The delegation, all Democrats, warned of dire consequences should the latest legal challenge to the ACA succeed in the 5th Circuit Court of Appeals.
“While the ACA may not be perfect, it’s a solid foundation that we should be building on and not tearing apart,” U.S. Rep. Chris Pappas said.
Pappas joined U.S. Rep. Annie Kuster and U.S. Sens. Jeanne Shaheen and Maggie Hassan on Monday at the Amoskeag Health offices on Hollis Street.
They said the community health center was an appropriate venue to discuss the ACA and the people who benefit most from it, noting coverage for pre-existing conditions and the ACA’s role in fighting the opioid epidemic by expanding treatment options.
The congressional panel also introduced three patient advocates, who discussed how they have benefited from the ACA and the substantial burden they would face without it.
“There is no ‘Plan B,’” Shaheen said. “The recklessness of this action is really astounding if we think about what is at stake.”
All four members of the delegation voiced their support of the ACA and various reasons why they said it is vital to all Americans, regardless of party affiliation. The current challenge, however, is about whether the law is constitutional.

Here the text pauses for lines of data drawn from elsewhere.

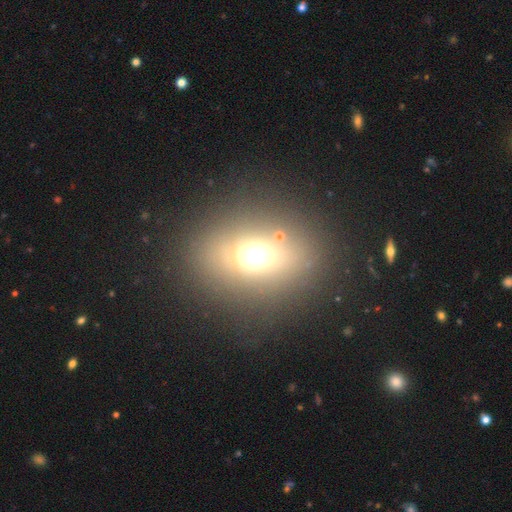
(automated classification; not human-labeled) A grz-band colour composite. It shows a smooth galaxy with no disk features (57%) that is round (49%, tied with in between). Merging: none (80%).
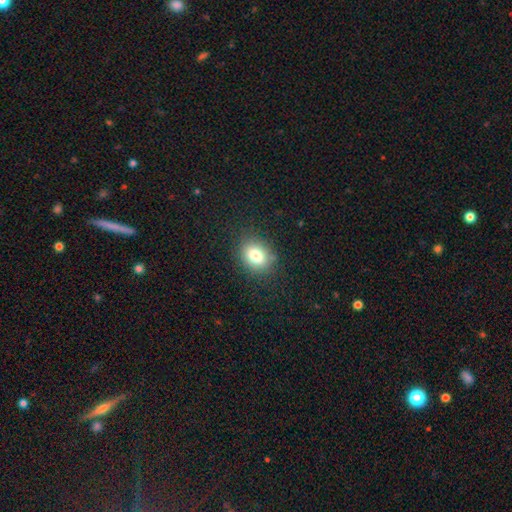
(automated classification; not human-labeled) Smooth or featured? smooth (80%)
How rounded? in between (59%)
Merging? none (83%)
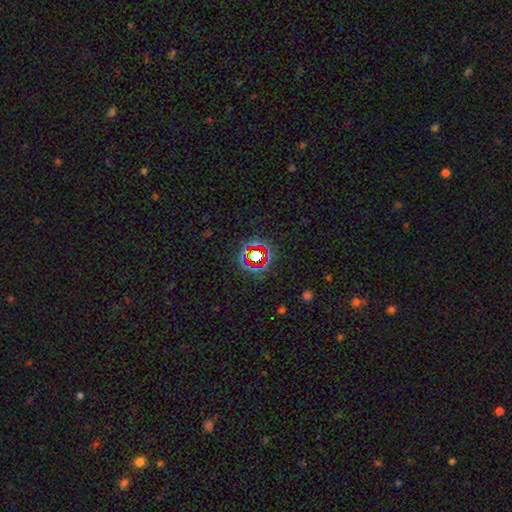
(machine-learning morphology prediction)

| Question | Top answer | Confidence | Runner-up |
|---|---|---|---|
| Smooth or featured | star or artifact | 71% | smooth (19%) |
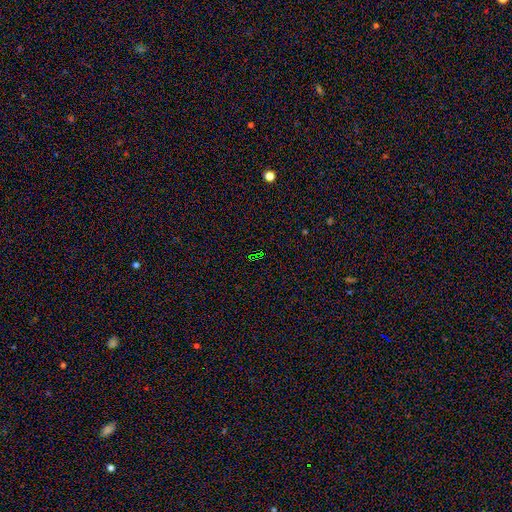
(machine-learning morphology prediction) type=star or artifact (76%).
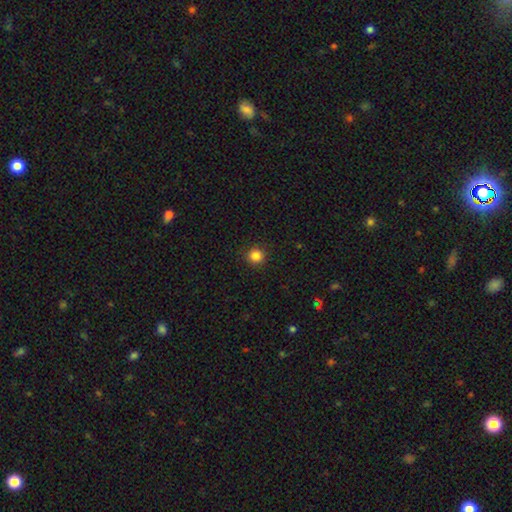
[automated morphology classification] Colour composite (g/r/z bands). It shows a smooth galaxy with no disk features (85%) that is round (95%). Merging: none (92%).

U.S. District Court Judge Reed O’Connor for the Northern District of Texas issued a ruling in December 2018 saying the ACA must fall because the tax penalty that gave it constitutional justification was gone.
Although the Supreme Court had upheld the individual mandate in a 2012 ruling, Congress in 2017 repealed the tax penalty used to enforce the mandate. A number of states sued, claiming the entire law to be invalid because the tax provision no longer existed.

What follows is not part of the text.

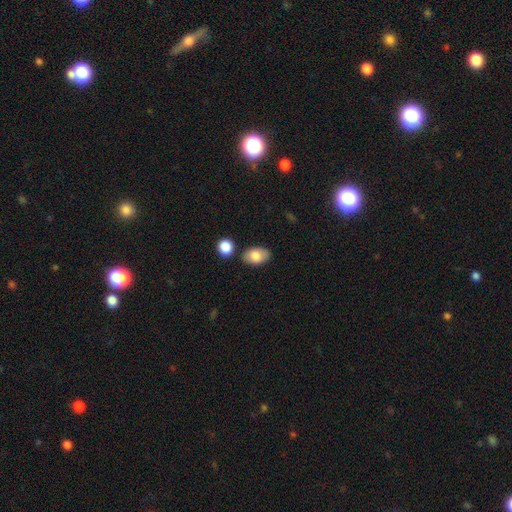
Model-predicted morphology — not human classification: A smooth galaxy with no disk features (81%) that is in between round and cigar-shaped (90%). Merging: none (79%).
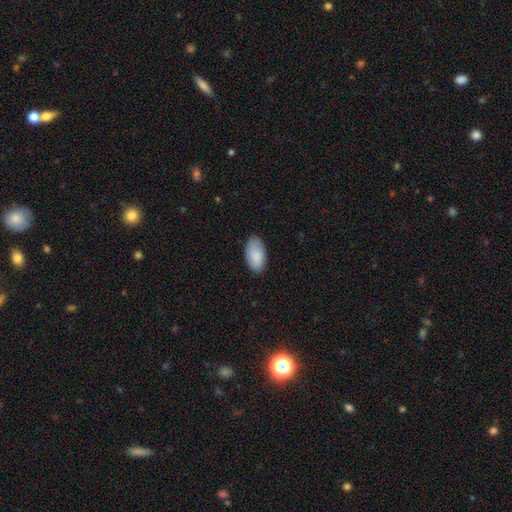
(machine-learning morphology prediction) The model was most divided on "merging": none: 81%, minor disturbance: 15%, major disturbance: 3%, merger: 1%. More confident: how rounded — in between (95%); smooth or featured — smooth (86%).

O’Connor agreed and ruled in their favor, but issued a stay pending an appeal of his decision.
Arguments in the appeal of Texas v U.S. are scheduled for Tuesday before a three-judge panel in the 5th Circuit Court of Appeals in New Orleans. Texas and 17 other largely-Republican states, supported by the Trump administration, are seeking to have O’Connor’s ruling upheld. Attorneys for a coalition of 20 other states will argue in support of the ACA.
Although New Hampshire is not one of the states formally involved in the lawsuit, members of the delegation on Monday pushed for Granite Staters to voice their support for the ACA.
Shaheen said the cost of health care and expense of prescription medicine are a concern to everyone and should not be a partisan issue.
“Granite Staters want bipartisan cooperation to drive down costs, to expand coverage and to ensure that everyone in New Hampshire and across this country has access to the health care that they need at a cost they can afford,” she said.
Information from The Washington Post was used in this story.